C'est là que l'on voit quelque chose de tout à fait merveilleux : Jésus ne leur reproche pas de s'être enfuis et d'être retournés à leur ancien commerce parce qu'ils pensaient qu'il était mort et que tout était donc fini. Au contraire, Il leur montre que leur ancien commerce n'est plus le leur et qu’il ne leur rapporte rien, puisqu'ils n'ont rien pris. Il leur demande de jeter à nouveau leurs filets sur son ordre, comme ils l'avaient fait au début de leur vocation, à l’endroit même où il leur dit de le faire. Ils doivent maintenant devenir des pêcheurs d'hommes. Jésus ne leur fait donc pas de reproches, mais il se révèle simplement à eux. Le filet plein est en quelque sorte un appel à rester avec lui.
« Alors, le disciple que Jésus aimait dit à Pierre : « C’est le Seigneur ! » Quand Simon-Pierre entendit que c’était le Seigneur, il passa un vêtement, car il n’avait rien sur lui, et il se jeta à l’eau. Les autres disciples arrivèrent en barque, traînant le filet plein de poissons ; la terre n’était qu’à une centaine de mètres. » (cf. verset 7-8)
C'est aussi une réalité que seul "le disciple que Jésus aimait" - à savoir Jean - reconnaît Jésus. Seul celui qui aime reconnaît ! Certaines personnes veulent connaître Dieu et ensuite peut-être l'aimer. Mais ce n'est pas possible. Nous ne pouvons pas connaître Dieu avec notre simple intelligence. Nous ne pouvons que l'aimer, et si nous le faisons, Il se révèle à nous. Seul l'amour reconnaît. Il est l'organe avec lequel je reconnais une personne. Si je n'aime pas quelqu'un, je ne le connaîtrai jamais. Si je me contente de l'observer, je peux certes porter un jugement sur lui ; mais ce jugement ne sera pas juste, parce qu'en fin de compte, je ne le connais pas, parce qu'il ne se révèle pas à moi tel qu'il pense et tel qu’il l’est réellement. Il ne le fait que vis-à-vis d'une autre personne qui l'aime.
Jean aime donc et il reconnaît le Seigneur grâce à l'amour : "C'est le Seigneur !" - et il laisse la priorité à Pierre. C'est un passage très important pour la primauté de Pierre. Celui-ci a en effet renié Jésus et a donc un grand besoin de le rencontrer une nouvelle fois. Il serre ses vêtements et se jette dans le lac. Ce n'est qu'à ce moment que les autres disciples le rejoignent et tirent les barques avec les poissons vers la terre ferme.

DONNÉES FOURNIES:
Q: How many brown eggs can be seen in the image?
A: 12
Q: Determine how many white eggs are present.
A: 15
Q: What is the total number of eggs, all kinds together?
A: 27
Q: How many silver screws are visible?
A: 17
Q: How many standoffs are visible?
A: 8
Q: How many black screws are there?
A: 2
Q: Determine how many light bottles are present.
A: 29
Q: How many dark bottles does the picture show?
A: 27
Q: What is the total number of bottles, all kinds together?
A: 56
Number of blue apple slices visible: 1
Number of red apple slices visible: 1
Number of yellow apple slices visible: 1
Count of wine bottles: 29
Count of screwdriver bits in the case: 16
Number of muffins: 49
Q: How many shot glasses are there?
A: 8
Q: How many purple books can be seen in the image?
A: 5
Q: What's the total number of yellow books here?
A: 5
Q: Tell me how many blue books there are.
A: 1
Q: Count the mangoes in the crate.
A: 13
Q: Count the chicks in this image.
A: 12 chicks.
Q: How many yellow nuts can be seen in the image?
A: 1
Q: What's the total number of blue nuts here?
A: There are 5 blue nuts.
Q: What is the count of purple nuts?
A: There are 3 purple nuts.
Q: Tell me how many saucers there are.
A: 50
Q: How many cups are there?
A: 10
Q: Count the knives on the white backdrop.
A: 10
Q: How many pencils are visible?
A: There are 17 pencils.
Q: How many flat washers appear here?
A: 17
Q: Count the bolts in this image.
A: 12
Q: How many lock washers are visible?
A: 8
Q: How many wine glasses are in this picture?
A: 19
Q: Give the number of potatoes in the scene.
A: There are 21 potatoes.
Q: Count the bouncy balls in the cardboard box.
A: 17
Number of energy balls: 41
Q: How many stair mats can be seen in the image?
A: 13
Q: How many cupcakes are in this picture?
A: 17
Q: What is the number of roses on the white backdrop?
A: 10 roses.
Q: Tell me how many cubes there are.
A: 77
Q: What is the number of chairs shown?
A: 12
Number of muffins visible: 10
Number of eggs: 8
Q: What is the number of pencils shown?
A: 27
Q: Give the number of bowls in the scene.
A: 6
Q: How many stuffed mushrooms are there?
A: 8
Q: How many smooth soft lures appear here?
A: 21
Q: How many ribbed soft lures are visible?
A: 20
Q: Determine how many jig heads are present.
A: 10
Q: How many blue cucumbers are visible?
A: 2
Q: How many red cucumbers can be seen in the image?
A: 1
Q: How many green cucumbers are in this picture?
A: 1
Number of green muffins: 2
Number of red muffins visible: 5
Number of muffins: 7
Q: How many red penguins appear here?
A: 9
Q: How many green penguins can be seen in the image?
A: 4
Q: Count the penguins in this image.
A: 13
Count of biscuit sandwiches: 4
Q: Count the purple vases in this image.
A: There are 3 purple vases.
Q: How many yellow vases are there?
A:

CONSIGNES DE L'EXERCICE:
[a] D'après le commentaire sur la pêche des disciples, pourquoi le jugement porté sur quelqu'un qu'on se contente d'observer ne sera-t-il pas juste ? Répondez en une à trois phrases.
[b] Reprenez le commentaire sur la pêche des disciples là où il s'arrête et poursuivez-le.
La liste provient d'une autre source que le commentaire sur la pêche des disciples.

LISTE DES RÉPONSES:
[a] Ce jugement ne sera pas juste parce qu'en fin de compte on ne connaît pas cette personne. Elle ne se révèle pas telle qu'elle pense et telle qu'elle est réellement, car elle ne le fait que vis-à-vis d'une autre personne qui l'aime.

[b]
« Une fois descendus à terre, ils aperçoivent, disposé là, un feu de braise avec du poisson posé dessus, et du pain. Jésus leur dit : ‘Apportez donc de ces poissons que vous venez de prendre.’ Simon-Pierre remonta et tira jusqu’à terre le filet plein de gros poissons : il y en avait cent cinquante-trois. Et, malgré cette quantité, le filet ne s’était pas déchiré. Jésus leur dit alors : ‘Venez manger.’ Aucun des disciples n’osait lui demander : ‘Qui es-tu ?’ Ils savaient que c’était le Seigneur. Jésus s’approche ; il prend le pain et le leur donne ; et de même pour le poisson. C’était la troisième fois que Jésus ressuscité d’entre les morts se manifestait à ses disciples. » (cf. verset 9-14)
Le feu de charbon sur le rivage rappelle peut-être à Pierre le feu de charbon près du Grand Conseil, dans la cour du grand prêtre, où il avait renié Jésus. C'est merveilleux de voir Jésus le lui rappeler ainsi par un signe.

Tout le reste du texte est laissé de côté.